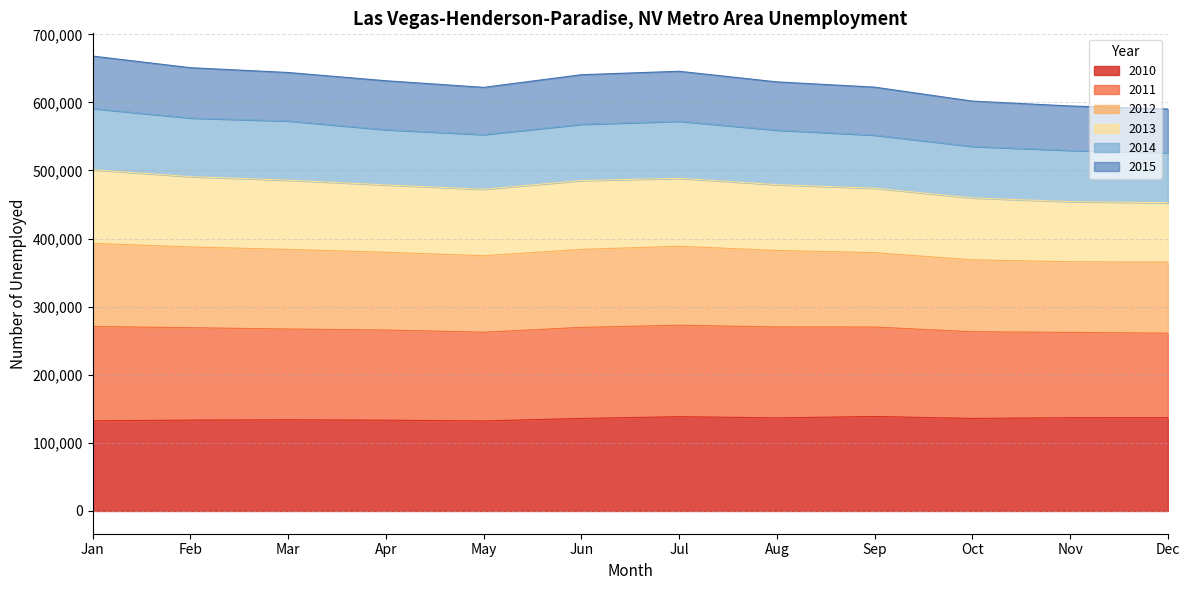

What is the total value across all series at Dec?

590315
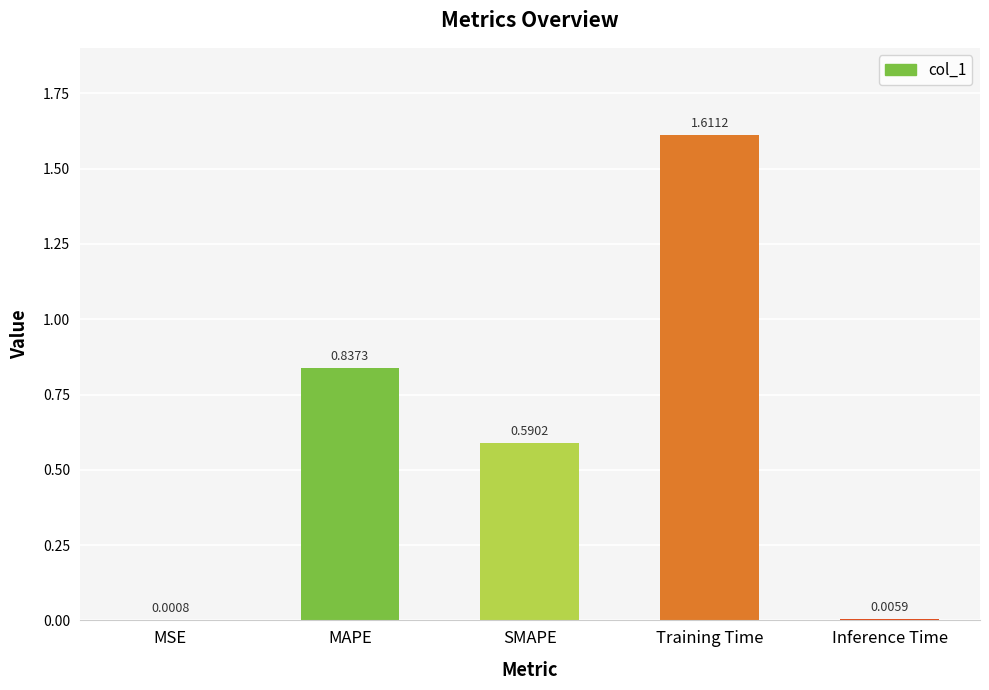

Are the bars grouped side by side (vs. stacked)?

No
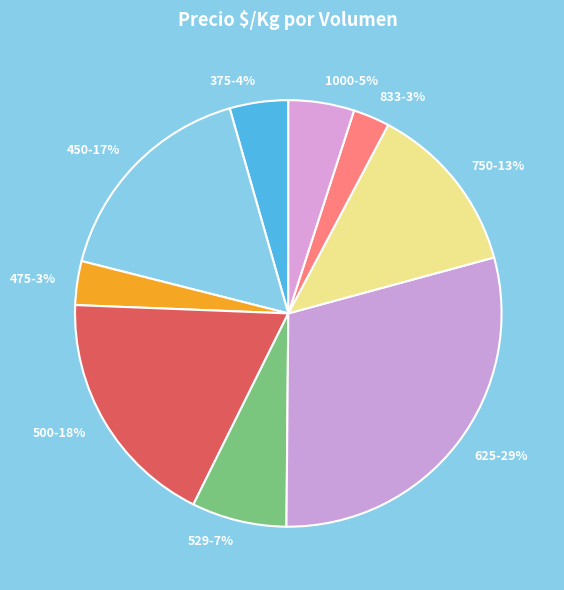

Which category has the biggest portion of the pie?

625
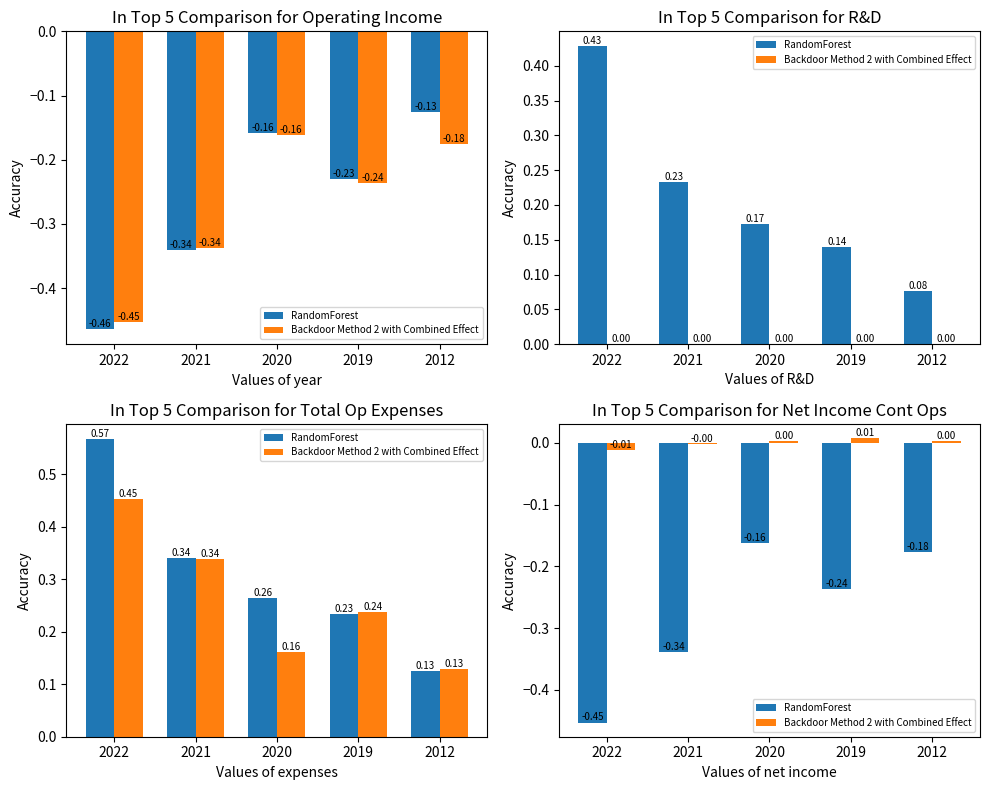

List the series in order of their overall mean, lowest first.

RandomForest, Backdoor Method 2 with Combined Effect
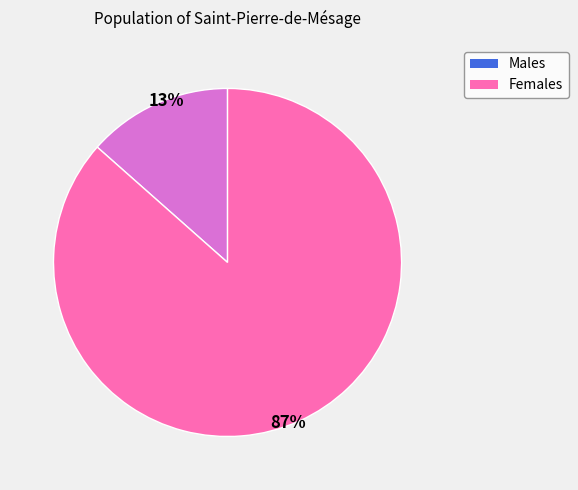

Is there any slice that represents more than half of the pie?

Yes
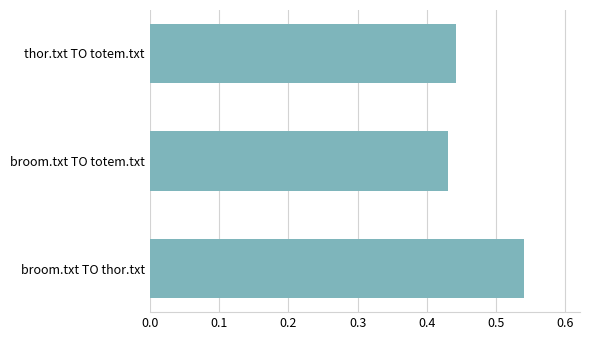

The chart shows a value of 0.1 at broom.txt TO totem.txt. True or false?

False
• • • • • • •
◆ WHAT THE TASK REQUIRES ◆
Rewrite the lines above as a numbered list, omitting the blank lines and the pictures.

◆ PROBLEM SOLUTION ◆
1. What is the total value across all series at Dec?
2. 590315
3. Are the bars grouped side by side (vs. stacked)?
4. No
5. Which category has the biggest portion of the pie?
6. 625
7. List the series in order of their overall mean, lowest first.
8. RandomForest, Backdoor Method 2 with Combined Effect
9. Is there any slice that represents more than half of the pie?
10. Yes
11. The chart shows a value of 0.1 at broom.txt TO totem.txt. True or false?
12. False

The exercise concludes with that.